[Record extracts — start]
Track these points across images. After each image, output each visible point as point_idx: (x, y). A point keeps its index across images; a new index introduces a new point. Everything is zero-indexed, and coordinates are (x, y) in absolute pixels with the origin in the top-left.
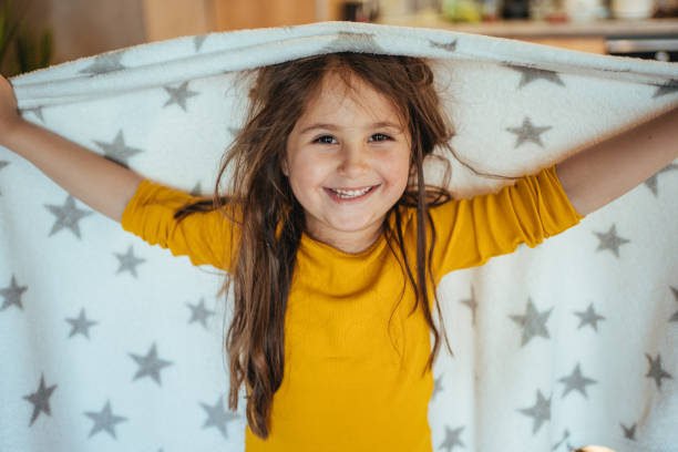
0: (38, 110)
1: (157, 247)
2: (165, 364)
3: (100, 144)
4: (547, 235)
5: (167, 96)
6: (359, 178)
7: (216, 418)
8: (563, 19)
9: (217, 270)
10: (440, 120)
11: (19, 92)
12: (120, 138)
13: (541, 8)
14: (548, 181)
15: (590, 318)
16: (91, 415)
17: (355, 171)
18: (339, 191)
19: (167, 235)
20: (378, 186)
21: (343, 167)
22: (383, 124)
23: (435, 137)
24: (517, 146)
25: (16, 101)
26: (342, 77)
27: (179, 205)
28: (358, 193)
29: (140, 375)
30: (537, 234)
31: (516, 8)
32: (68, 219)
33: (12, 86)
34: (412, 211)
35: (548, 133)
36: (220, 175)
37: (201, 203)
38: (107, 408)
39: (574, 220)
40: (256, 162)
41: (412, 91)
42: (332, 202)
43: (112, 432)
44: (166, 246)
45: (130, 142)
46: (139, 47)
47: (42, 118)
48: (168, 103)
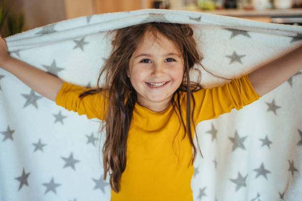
0: (17, 52)
1: (72, 112)
2: (77, 161)
3: (45, 67)
4: (245, 105)
5: (75, 44)
6: (160, 78)
7: (99, 185)
8: (252, 9)
9: (99, 120)
10: (196, 52)
11: (9, 44)
12: (54, 63)
13: (242, 4)
14: (245, 81)
15: (267, 142)
16: (45, 185)
17: (159, 75)
18: (152, 84)
19: (76, 106)
20: (169, 81)
21: (154, 73)
22: (171, 54)
23: (194, 59)
24: (230, 64)
25: (7, 48)
26: (153, 33)
27: (81, 92)
28: (160, 84)
29: (66, 166)
30: (240, 103)
31: (231, 3)
32: (32, 100)
33: (6, 42)
34: (185, 93)
35: (244, 58)
36: (100, 77)
37: (91, 91)
38: (52, 181)
39: (257, 97)
40: (115, 71)
41: (184, 38)
42: (149, 89)
43: (54, 191)
44: (76, 111)
45: (59, 65)
46: (62, 22)
47: (19, 55)
48: (76, 47)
[Record extracts — finish]
* [What the exercise asks]: Each line of the data should be printed again exactly. Please leave pictures out.

* [Task output]:
Track these points across images. After each image, output each visible point as point_idx: (x, y). A point keeps its index across images; a new index introduces a new point. Everything is zero-indexed, and coordinates are (x, y) in absolute pixels with the origin in the top-left.
0: (38, 110)
1: (157, 247)
2: (165, 364)
3: (100, 144)
4: (547, 235)
5: (167, 96)
6: (359, 178)
7: (216, 418)
8: (563, 19)
9: (217, 270)
10: (440, 120)
11: (19, 92)
12: (120, 138)
13: (541, 8)
14: (548, 181)
15: (590, 318)
16: (91, 415)
17: (355, 171)
18: (339, 191)
19: (167, 235)
20: (378, 186)
21: (343, 167)
22: (383, 124)
23: (435, 137)
24: (517, 146)
25: (16, 101)
26: (342, 77)
27: (179, 205)
28: (358, 193)
29: (140, 375)
30: (537, 234)
31: (516, 8)
32: (68, 219)
33: (12, 86)
34: (412, 211)
35: (548, 133)
36: (220, 175)
37: (201, 203)
38: (107, 408)
39: (574, 220)
40: (256, 162)
41: (412, 91)
42: (332, 202)
43: (112, 432)
44: (166, 246)
45: (130, 142)
46: (139, 47)
47: (42, 118)
48: (168, 103)
0: (17, 52)
1: (72, 112)
2: (77, 161)
3: (45, 67)
4: (245, 105)
5: (75, 44)
6: (160, 78)
7: (99, 185)
8: (252, 9)
9: (99, 120)
10: (196, 52)
11: (9, 44)
12: (54, 63)
13: (242, 4)
14: (245, 81)
15: (267, 142)
16: (45, 185)
17: (159, 75)
18: (152, 84)
19: (76, 106)
20: (169, 81)
21: (154, 73)
22: (171, 54)
23: (194, 59)
24: (230, 64)
25: (7, 48)
26: (153, 33)
27: (81, 92)
28: (160, 84)
29: (66, 166)
30: (240, 103)
31: (231, 3)
32: (32, 100)
33: (6, 42)
34: (185, 93)
35: (244, 58)
36: (100, 77)
37: (91, 91)
38: (52, 181)
39: (257, 97)
40: (115, 71)
41: (184, 38)
42: (149, 89)
43: (54, 191)
44: (76, 111)
45: (59, 65)
46: (62, 22)
47: (19, 55)
48: (76, 47)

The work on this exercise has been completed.